> _Page excerpt_:
= Beginning of Section =

A new pipeline of AI development is emerging from an unexpected source: gig workers in Nigeria and other developing nations training humanoid robots from their homes. Medical student Zeus, working from his Lagos apartment, represents a growing workforce recording themselves performing everyday movements—raising hands, walking, gesturing—which AI companies then use to train robot locomotion and manipulation systems. These workers, compensated at rates far below Silicon Valley standards, form the invisible foundation of robot development that companies publicize as breakthroughs. The arrangement exploits geographic wage disparities, allowing AI firms to access affordable, flexible labor while workers gain supplementary income.

This trend raises significant policy and ethical questions about labor standards in AI development. Unlike traditional gig work platforms that at least maintain theoretical oversight, robot training occurs in distributed home environments with minimal regulation or worker protections. There's no guaranteed minimum wage adjusted for local economies, no safety standards for workers repeatedly performing physical movements, and no clarity on how long footage remains stored or how it might be used beyond stated purposes. As these workers contribute directly to technologies worth billions, they remain largely anonymous and powerless in negotiations with multinational corporations.

= End of Section =

> _Entries supplied_:
= Beginning of Section =

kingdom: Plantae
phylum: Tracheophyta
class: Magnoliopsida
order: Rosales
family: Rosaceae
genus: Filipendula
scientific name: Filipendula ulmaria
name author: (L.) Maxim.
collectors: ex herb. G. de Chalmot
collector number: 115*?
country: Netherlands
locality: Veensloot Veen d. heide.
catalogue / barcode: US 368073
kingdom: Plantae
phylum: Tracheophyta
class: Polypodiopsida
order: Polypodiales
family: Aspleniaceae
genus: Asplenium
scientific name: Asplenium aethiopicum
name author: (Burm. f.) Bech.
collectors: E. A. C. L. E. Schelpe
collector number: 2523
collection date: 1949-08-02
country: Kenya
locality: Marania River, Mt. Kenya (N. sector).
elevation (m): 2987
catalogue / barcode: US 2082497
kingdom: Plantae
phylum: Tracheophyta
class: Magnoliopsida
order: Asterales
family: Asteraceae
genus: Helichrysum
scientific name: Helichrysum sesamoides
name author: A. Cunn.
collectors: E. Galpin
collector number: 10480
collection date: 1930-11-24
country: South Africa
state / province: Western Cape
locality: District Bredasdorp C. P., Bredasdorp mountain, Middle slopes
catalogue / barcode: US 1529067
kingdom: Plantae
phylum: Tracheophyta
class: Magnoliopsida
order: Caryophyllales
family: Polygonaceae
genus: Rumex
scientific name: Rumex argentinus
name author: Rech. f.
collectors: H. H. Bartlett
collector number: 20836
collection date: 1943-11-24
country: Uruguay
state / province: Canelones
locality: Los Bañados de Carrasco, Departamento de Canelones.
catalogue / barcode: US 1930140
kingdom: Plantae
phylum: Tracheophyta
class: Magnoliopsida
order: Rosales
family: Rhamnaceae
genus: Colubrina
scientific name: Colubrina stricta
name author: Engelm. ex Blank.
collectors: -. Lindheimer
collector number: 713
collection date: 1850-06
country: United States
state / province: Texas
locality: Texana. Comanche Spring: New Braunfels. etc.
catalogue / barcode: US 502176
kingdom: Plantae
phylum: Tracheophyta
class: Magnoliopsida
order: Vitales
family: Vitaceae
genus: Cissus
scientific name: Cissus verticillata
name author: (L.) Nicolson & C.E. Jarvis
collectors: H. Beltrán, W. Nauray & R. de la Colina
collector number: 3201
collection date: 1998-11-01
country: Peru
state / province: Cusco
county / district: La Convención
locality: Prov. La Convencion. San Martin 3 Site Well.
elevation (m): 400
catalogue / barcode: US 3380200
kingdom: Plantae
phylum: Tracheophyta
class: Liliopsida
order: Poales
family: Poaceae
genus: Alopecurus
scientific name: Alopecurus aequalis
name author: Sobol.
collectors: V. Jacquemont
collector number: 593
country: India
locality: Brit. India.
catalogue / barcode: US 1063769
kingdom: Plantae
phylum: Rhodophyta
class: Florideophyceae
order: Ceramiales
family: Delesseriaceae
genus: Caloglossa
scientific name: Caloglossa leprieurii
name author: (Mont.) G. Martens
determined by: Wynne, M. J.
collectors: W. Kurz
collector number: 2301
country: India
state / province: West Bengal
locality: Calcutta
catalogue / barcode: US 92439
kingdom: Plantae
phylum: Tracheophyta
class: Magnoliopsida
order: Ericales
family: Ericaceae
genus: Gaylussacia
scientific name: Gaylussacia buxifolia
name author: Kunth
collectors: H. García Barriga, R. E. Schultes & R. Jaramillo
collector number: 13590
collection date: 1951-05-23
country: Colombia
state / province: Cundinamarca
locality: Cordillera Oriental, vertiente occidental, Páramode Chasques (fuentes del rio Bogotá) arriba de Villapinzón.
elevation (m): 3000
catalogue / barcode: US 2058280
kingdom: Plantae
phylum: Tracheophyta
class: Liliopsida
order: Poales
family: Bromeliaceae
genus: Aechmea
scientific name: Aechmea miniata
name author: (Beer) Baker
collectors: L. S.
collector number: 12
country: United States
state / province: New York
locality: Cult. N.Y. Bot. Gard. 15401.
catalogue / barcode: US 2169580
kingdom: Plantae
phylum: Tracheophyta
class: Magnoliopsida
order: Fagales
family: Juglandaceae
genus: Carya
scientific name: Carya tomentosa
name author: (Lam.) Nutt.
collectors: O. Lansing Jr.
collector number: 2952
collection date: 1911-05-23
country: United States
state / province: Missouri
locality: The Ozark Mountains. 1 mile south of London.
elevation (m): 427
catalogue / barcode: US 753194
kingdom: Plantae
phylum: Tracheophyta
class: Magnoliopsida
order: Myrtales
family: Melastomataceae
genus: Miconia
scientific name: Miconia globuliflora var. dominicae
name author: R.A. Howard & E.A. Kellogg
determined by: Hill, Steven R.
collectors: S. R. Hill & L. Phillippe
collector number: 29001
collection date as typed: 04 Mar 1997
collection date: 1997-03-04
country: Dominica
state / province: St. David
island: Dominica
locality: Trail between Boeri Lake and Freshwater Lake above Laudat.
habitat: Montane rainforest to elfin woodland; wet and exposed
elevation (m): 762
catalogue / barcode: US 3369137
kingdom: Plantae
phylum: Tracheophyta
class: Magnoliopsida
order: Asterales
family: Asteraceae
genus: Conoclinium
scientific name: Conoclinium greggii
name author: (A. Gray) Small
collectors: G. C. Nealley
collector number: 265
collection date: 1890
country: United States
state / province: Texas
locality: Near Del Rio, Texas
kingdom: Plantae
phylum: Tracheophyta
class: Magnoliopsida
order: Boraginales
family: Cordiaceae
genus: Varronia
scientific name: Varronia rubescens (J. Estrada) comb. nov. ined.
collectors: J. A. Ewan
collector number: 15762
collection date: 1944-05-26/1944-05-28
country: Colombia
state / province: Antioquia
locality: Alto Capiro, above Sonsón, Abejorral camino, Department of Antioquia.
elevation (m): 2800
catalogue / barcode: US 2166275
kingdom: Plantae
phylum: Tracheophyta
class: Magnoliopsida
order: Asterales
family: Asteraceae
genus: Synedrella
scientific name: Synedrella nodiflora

= End of Section =

> _Using the information_:
a) Could you quote the piece on gig workers training humanoid robots, starting with "A new pipeline" and going on through "gain supplementary income."?
b) Can you extend the piece on gig workers training humanoid robots, picking up after its last sentence?

> _Responses to the tasks_:
a)
A new pipeline of AI development is emerging from an unexpected source: gig workers in Nigeria and other developing nations training humanoid robots from their homes. Medical student Zeus, working from his Lagos apartment, represents a growing workforce recording themselves performing everyday movements—raising hands, walking, gesturing—which AI companies then use to train robot locomotion and manipulation systems. These workers, compensated at rates far below Silicon Valley standards, form the invisible foundation of robot development that companies publicize as breakthroughs. The arrangement exploits geographic wage disparities, allowing AI firms to access affordable, flexible labor while workers gain supplementary income.

b)
The phenomenon underscores a critical gap in AI policy frameworks. While regulators focus on algorithmic bias and model safety, they've largely overlooked the labor practices fueling AI advancement. As humanoid robots become increasingly capable and commercially viable, governments must address whether current gig work regulations adequately protect workers training frontier AI systems, and whether companies should implement stronger labor standards and transparency measures regardless of geographic location.